Analytical Skills: Expert-level Python (Pandas, Scikit-learn) and experience with evaluation frameworks (e.g., RAGAS, TruLens, or MLflow).
Governance Mindset: Demonstrated ability to translate abstract trust concepts into mathematical metrics and enforceable technical controls.
Stakeholder Influence: Demonstrated ability to work without direct authority, driving quality adoption across engineering and product teams through enablement.
Communication: Ability to bridge the gap between high-level governance policy and low-level code implementation.
Bachelor’s degree in a technical field (e.g., Computer Science, Computer Systems Design) or equivalent professional experience

Responsibilities

Partnering directly with AI Engineers, Application Developers and Data Scientists during the design phase to define technical quality acceptance criteria and fit-for-use requirements.
Embedding quality considerations into model and system architecture from the onset, specifically for complex patterns like RAG and autonomous Agents.
Defining golden truth requirements and evaluation dataset standards; partner with Data Science teams to ensure datasets reflect production-level complexity.
Defining quality and evaluation expectations for third-party AI systems and vendor-supplied models, ensuring consistent governance standards regardless of model origin.
Designing and maintaining structured evaluation framework that assesses AI system against defined quality bars (e.g.
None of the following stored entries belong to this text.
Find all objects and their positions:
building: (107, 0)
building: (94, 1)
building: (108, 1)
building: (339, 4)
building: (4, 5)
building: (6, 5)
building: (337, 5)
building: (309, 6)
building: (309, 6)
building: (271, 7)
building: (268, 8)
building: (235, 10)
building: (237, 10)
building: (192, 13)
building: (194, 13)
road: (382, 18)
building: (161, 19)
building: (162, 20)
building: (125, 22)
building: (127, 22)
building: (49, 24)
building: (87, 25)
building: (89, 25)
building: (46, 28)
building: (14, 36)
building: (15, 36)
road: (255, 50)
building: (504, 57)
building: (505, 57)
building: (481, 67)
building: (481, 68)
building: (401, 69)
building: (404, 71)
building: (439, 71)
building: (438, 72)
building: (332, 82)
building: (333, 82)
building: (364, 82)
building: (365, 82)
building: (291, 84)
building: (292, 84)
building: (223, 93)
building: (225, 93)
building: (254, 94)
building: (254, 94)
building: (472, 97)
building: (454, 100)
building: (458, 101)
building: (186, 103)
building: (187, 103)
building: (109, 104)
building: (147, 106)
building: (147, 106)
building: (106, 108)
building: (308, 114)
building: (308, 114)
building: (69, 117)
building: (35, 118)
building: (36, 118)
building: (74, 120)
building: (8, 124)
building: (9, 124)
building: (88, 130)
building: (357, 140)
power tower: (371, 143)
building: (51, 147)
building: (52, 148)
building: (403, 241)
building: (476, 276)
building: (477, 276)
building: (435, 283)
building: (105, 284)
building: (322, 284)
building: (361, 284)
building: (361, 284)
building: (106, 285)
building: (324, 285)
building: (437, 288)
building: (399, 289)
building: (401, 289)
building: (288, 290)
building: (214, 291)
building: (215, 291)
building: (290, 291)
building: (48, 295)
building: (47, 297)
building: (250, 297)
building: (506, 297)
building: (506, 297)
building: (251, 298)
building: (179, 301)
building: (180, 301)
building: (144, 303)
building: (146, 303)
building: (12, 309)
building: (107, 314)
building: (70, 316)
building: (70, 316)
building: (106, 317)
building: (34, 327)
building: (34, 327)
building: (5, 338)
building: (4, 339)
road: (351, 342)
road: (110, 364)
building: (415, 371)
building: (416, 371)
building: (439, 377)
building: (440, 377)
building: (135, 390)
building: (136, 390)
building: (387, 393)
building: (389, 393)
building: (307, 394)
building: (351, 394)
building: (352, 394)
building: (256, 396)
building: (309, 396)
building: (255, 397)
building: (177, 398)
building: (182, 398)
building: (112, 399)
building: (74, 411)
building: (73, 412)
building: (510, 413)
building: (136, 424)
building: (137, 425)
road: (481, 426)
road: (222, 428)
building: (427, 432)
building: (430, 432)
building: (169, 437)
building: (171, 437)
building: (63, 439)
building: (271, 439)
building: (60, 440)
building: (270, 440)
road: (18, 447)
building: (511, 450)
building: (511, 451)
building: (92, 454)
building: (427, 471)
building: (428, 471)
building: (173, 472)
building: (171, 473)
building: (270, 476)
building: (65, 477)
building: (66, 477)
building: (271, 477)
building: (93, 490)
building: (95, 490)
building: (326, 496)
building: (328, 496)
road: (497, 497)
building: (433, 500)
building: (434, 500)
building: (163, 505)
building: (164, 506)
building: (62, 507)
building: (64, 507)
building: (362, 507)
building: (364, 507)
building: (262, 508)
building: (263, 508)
Goodness-of-Fit, Calibration, Stability).
Developing automated metrics for Generative AI performance including Groundedness (Hallucination detection), Faithfulness, Completeness, and other domain-relevant metrics.
Defining and operationalize fairness and bias evaluation criteria, including demographic parity assessments and disparate impact testing for client-facing AI systems.
Calibrating evaluation thresholds and monitoring cadence to AI risk tier, ensuring proportionate controls without over-engineering lower-risk use cases.
Identifying and document technical AI governance controls that enable automated compliance with performance and risk obligations.
Establishing drift and ongoing monitoring requirements, defining statistical triggers for feature and concept drift that necessitate model intervention.
Developing clear control statements that articulate the expected evidence artifacts (e.g. test results, model cards) required go/no-go decisions.
Providing objective, data-driven evaluation outputs that support AI governance reviews and risk classification.
Translating governance expectations into clear, testable quality criteria that engineering teams can apply consistently within their CI/CD pipelines.
Maintaining authoritative documentation of AI controls to support audit, regulatory review, and internal assurance activities.